If all goes well during the three-week flight, the rocket will propel an empty crew capsule into a wide orbit around the Moon, before the capsule returns to Earth with a dive into the Pacific in December. After years of delays and billions in cost overruns, the Space Launch System (SLS) rocket thundered skyward, lifting from the Kennedy Space Center with 4 million pounds of thrust and hitting 100 mph in seconds. “I’m telling you, we’ve never seen a tail of flame like this,” said NASA Administrator Bill Nelson, who followed the launch with a group of astronauts. “There were a bunch there that would have liked to be in that rocket and I have to say, from what we saw tonight, it’s an A-plus,” he said. The Orion capsule was perched atop the rocket and, less than two hours into the flight, it broke from Earth’s orbit toward the Moon. “For the Artemis generation, this is for you,” launch manager Charlie Blackwell-Thompson said shortly before liftoff, referring to people who didn’t live for the Apollo program, which ended 50 years ago. She later told her team, “You’ve earned your place in history.” The launch marked the start of NASA’s Artemis lunar exploration program, named after Apollo’s mythological twin sister. The space agency plans to send four astronauts around the Moon on its next flyby, in 2024, and land humans there as early as 2025.

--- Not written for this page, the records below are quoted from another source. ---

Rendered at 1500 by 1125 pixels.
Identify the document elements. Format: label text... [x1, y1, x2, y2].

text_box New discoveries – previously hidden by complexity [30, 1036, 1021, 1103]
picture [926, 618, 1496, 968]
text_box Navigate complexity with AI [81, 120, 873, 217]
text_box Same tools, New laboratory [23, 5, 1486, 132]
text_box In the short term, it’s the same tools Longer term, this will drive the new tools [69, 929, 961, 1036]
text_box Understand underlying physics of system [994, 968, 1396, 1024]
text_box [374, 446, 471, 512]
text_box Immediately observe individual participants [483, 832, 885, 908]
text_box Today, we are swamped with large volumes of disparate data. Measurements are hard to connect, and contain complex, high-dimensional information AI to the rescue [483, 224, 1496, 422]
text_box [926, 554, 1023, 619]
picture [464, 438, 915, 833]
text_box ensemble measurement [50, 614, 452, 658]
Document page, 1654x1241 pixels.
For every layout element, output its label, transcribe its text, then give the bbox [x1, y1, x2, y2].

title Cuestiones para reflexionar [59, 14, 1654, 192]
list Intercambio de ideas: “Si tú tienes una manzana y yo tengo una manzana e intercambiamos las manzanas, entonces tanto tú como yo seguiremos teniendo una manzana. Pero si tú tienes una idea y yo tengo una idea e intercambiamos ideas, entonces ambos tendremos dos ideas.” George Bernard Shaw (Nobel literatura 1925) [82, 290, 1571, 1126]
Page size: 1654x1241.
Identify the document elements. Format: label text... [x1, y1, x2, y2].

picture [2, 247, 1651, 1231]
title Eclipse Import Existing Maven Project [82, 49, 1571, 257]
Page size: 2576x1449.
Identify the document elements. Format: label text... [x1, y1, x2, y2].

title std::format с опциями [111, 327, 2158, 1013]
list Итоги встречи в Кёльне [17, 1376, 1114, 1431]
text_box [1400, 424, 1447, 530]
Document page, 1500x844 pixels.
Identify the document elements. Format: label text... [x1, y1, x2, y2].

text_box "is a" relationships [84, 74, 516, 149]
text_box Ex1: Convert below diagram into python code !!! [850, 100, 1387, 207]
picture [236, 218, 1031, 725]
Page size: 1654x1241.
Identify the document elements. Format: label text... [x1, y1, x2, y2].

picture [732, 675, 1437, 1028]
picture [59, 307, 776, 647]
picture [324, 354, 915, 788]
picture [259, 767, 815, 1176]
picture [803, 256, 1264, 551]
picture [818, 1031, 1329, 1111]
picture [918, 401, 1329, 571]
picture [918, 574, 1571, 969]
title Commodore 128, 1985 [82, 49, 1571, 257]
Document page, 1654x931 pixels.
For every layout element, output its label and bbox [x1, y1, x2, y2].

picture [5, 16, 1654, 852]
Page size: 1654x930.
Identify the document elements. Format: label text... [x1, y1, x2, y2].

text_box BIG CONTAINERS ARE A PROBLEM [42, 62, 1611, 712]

Landing after months of delays

The launch follows nearly three months of troublesome fuel leaks that kept the rocket bouncing between its hangar and pad. A series of hydrogen fuel leaks plagued launch attempts over the summer as well as countdown tests. A new leak broke out in a new location during refueling on Tuesday night, but an emergency team was able to clamp the faulty valve in the pad. Then a US Space Force radar station went down, resulting in another showdown, this time over the replacement of an ethernet switch. The 98-meter-long SLS is the most powerful rocket ever built by NASA, with more thrust than either the Space Shuttle or the mighty Saturn V that carried men to the Moon. Orion should reach the Moon by Monday, more than 370,000 km from Earth. After reaching within 130 kilometers of the Moon, the capsule will enter a distant orbit that will extend about 64,000 kilometers beyond. Artemis mission manager Mike Sarafin said the rocket is working mostly as it should. He said there were some minor issues that he called “funny,” but Sarafin and other officials emphasized that all systems are “working.” Orion program manager Howard Hu said NASA will continue to test Artemis’ engines and other functions, especially in the conditions of space. In a post-launch press conference, Nelson said, “This is just the test flight, and we’re stressing it and testing it in a way that we wouldn’t with a human crew on it. But that’s the goal, to make it as close as possible.” safe, as reliable as possible, when our astronauts crawl into the craft and return to the Moon.”

Test flight dummies in orbit for 25 days

The $4.1 billion (€3.9 billion) test flight is scheduled to last 25 days, about the same time the crews will board. The space agency plans to push the spacecraft to its limits and uncover any problems before the astronauts go inside. The mannequins — NASA calls them moons — are equipped with sensors to measure things like vibration, acceleration and cosmic radiation. “There is quite a bit of risk with this particular initial flight test,” Sarafin said. The rocket was supposed to be dry-running by 2017. Government watchdogs estimate that NASA will have spent $93 billion (€90 billion) on the project by 2025. Ultimately, NASA hopes to establish a base on the Moon and send astronauts to Mars by the late 2030s or early 2040s.